Tuesday, August 25, 2009

Illiterates In Literary Pursuits

I don't have much of a memory for book titles. Once I've read a review, I make a mental note to watch for the book at the library, but once I'm standing in front of the stacks of new releases, I don't recall a single title.

To help the weakening grey matter, I've subscribed to Vintage/Anchor's newsletter. That way, I can see what's new from the various offerings under the Knopf/Doubleday/Random House roof, I can read an excerpt, and I can save the e-mail newsletter. Before I go off to the library, it's a simple matter to jot down a title on a scrap of paper that I'm not likely to lose in the short period of time it takes to get to the library.

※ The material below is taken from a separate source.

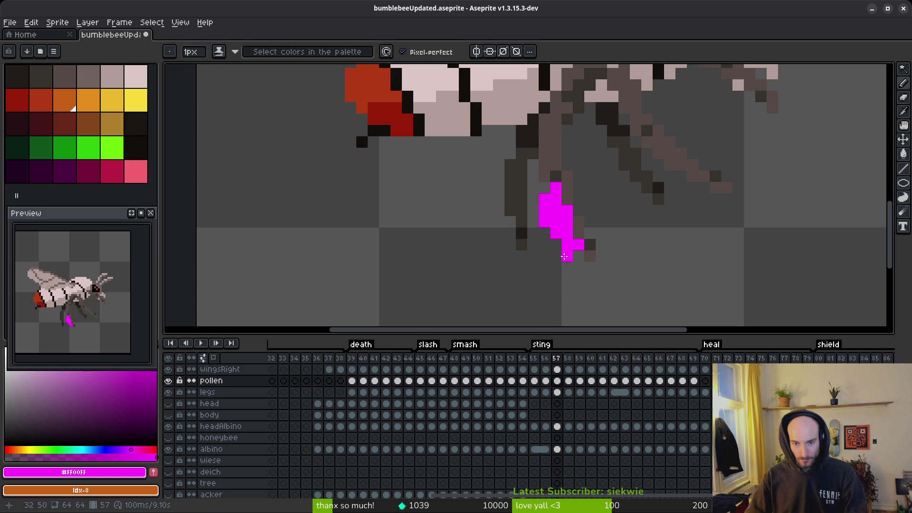
- Erase the stray magenta pixel below the sting, undoing a mistaken erase
scroll(549, 196, "down", 3)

As much as I enjoy psychological fiction, I can't bring myself to try Matthew Kneale's new release. When We Were Romans is a variation on the coming of age tale, and I do enjoy that kind of quest story.

My problem lies in the excerpt that Random House supplies.

"...those aren’t real sweets their cough sweets, their bad for you..."

An editor approved that passage. An editor, who should know the difference between possessive "their" and contraction "they're" missed one, right at the beginning of Chapter 1.

Of course it could be that the final book is grammatically correct, and that some underling who typed up the excerpt got it wrong. No one's around to proof-read that sort of insignificant project. But if the underling is only typing what's given them, who let such a glaring error slide through?

Did the author miss it on the final galley? Did the author even know that it was wrong? How could a respected publishing house release copy to the public that is so dazzlingly, brilliantly wrong?

Do they assume that those who find Mr. Kneale's prose "substantial and engaging" are too illiterate to catch the flaw?